Work item: Look through the records below for the line with "camera: 35 degrees left, 15 degrees up" and the line with "(508, 396) = (619, 363): frying", then return those lines and all lines between, exactly.

Data records:
━━━━━━━━━━━━━━━━━━━━

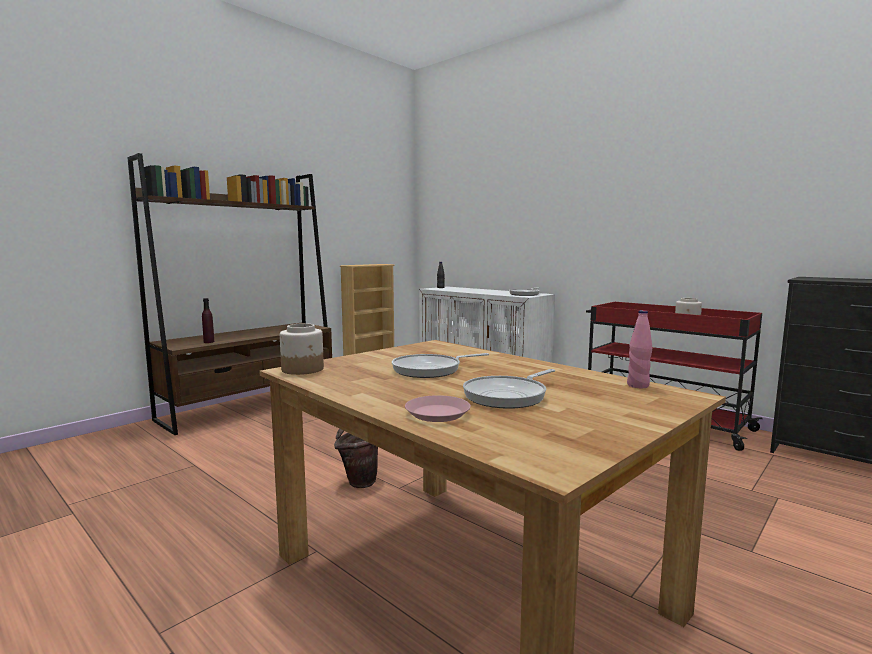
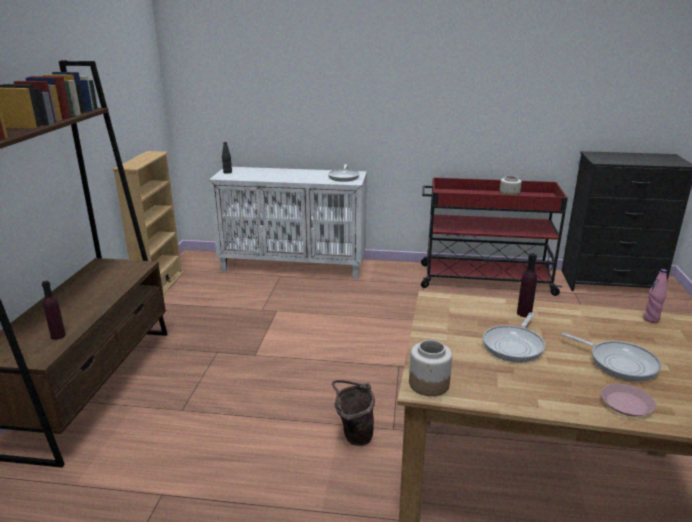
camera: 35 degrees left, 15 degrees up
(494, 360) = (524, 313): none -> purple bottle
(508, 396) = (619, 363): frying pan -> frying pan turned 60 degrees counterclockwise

━━━━━━━━━━━━━━━━━━━━

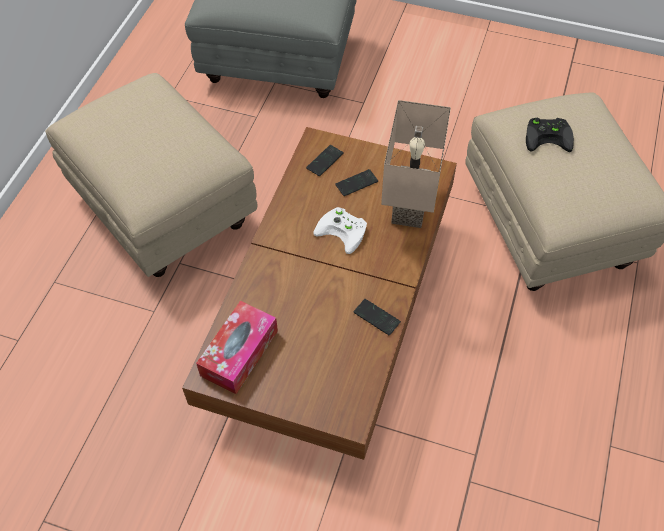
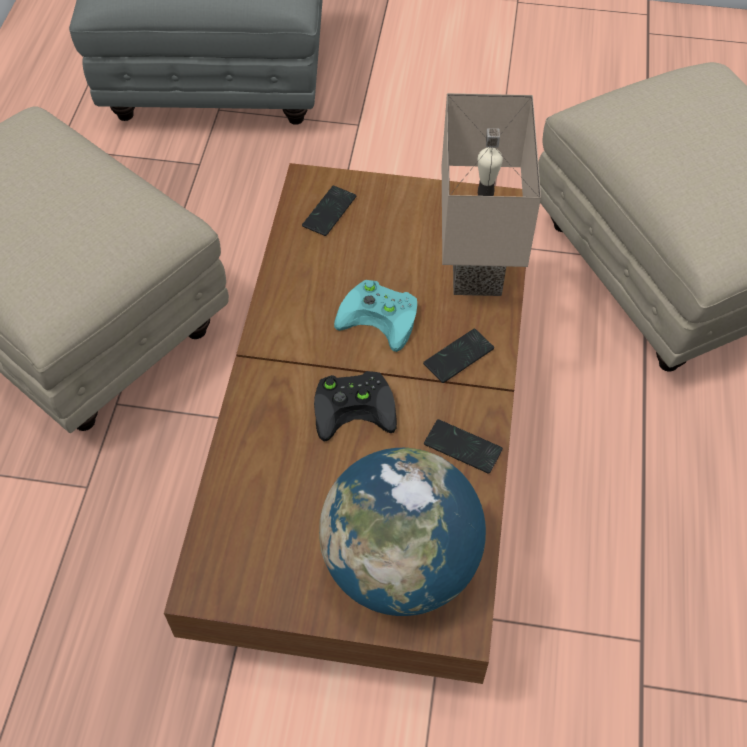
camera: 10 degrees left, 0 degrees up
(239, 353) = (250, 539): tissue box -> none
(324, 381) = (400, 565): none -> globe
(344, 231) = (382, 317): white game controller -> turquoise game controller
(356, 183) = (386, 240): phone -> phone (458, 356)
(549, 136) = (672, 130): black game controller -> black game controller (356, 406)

━━━━━━━━━━━━━━━━━━━━

Solution for this problem:
camera: 35 degrees left, 15 degrees up
(494, 360) = (524, 313): none -> purple bottle
(508, 396) = (619, 363): frying pan -> frying pan turned 60 degrees counterclockwise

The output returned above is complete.